More recent definitions of entrepreneurship set further standards to tighter define entrepreneurs and entrepreneurship. These definitions are essential to create a distinction between the everyday life hacker and the entrepreneur. Common qualities absent from the average hacker are creativity, fortitude, and ambition.
There is one more important part of the entrepreneur that distinguishes them from the average hacker. The entrepreneur’s productivity improvements affect the public. A private hack that only helps one individual, no matter how useful or repeatable, does not label them as an entrepreneur.
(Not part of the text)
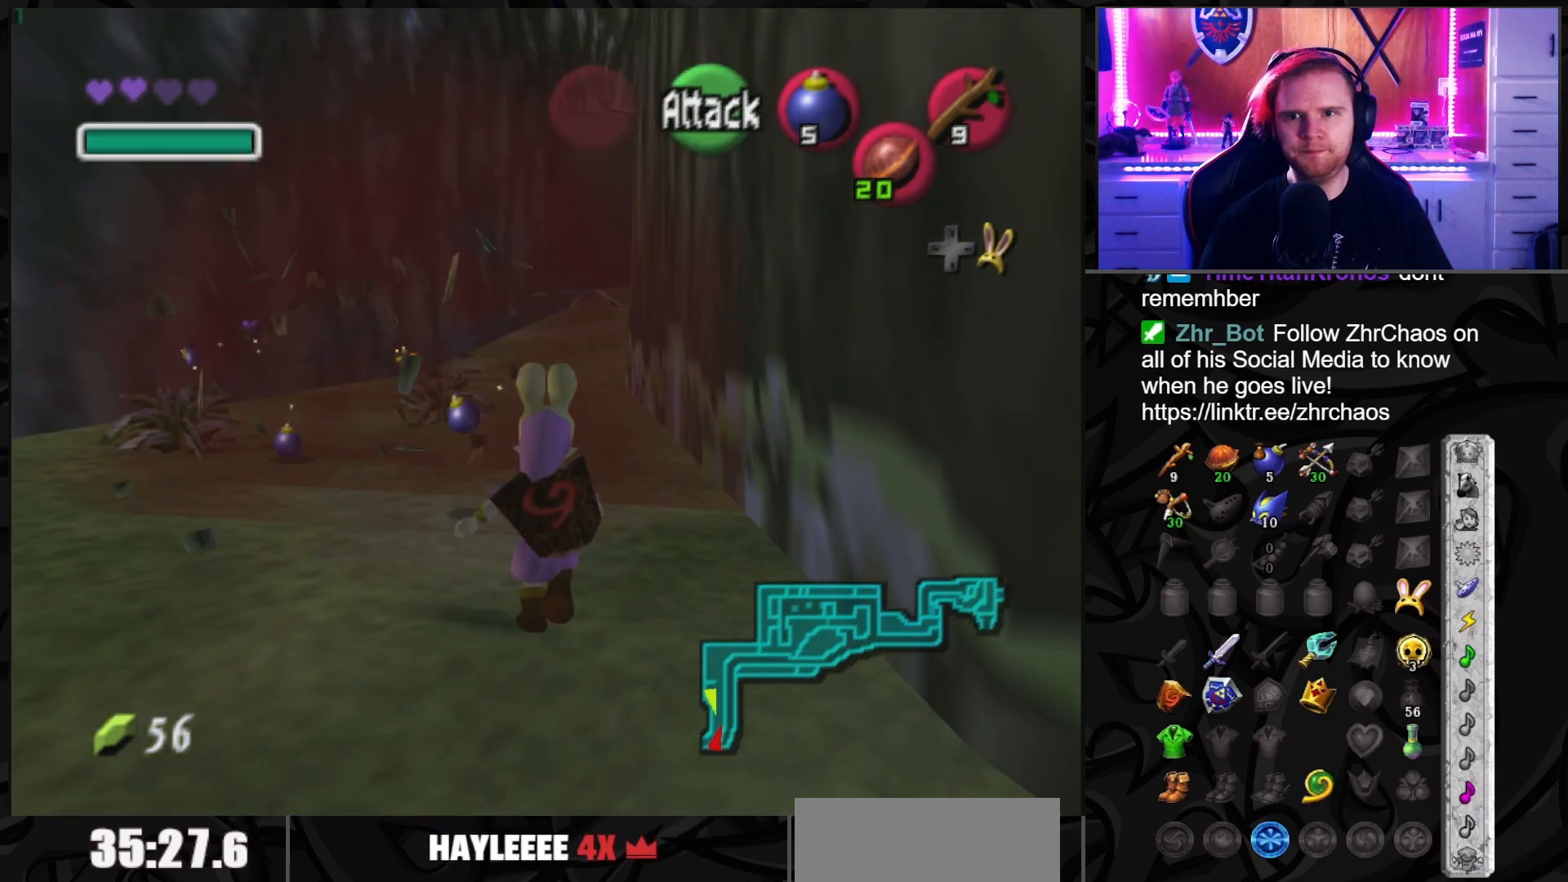
{"buttons": [], "left_stick": "up-left", "right_stick": "center", "events": [[100, "left_stick", "up-left"]]}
While further advanced, this definition is still black and white, it leaves us with two pools: People adding public value with Creativity, Fortitude, and Ambition (the entrepreneurs) and People failing to add public value (Non-entrepreneurs life hackers + rest of population).
This leaves us with one question left:
“Where do you add value?”
Entrepreneurs add value in public organizations and private enterprises. You don’t (and shouldn’t) need to drop out of college or quit your job to become an entrepreneur. It’s perfectively acceptable to be disruptive, creative, courageous, and ambitious in the workplace too.
In fact, most companies embrace the entrepreneurial mindset amongst their employees and some of the biggest companies in the United States are the greatest advocates of entrepreneurship in the workplace. For example, Facebook, Google, Tesla, Amazon, and others have all achieved widespread acclaim for their entrepreneurially minded workforce.
We are left with a balanced and refined definition of entrepreneurship:
“An individual increasing the value of resources available to the public through creativity, courage, and ambition either in their organization or private enterprise”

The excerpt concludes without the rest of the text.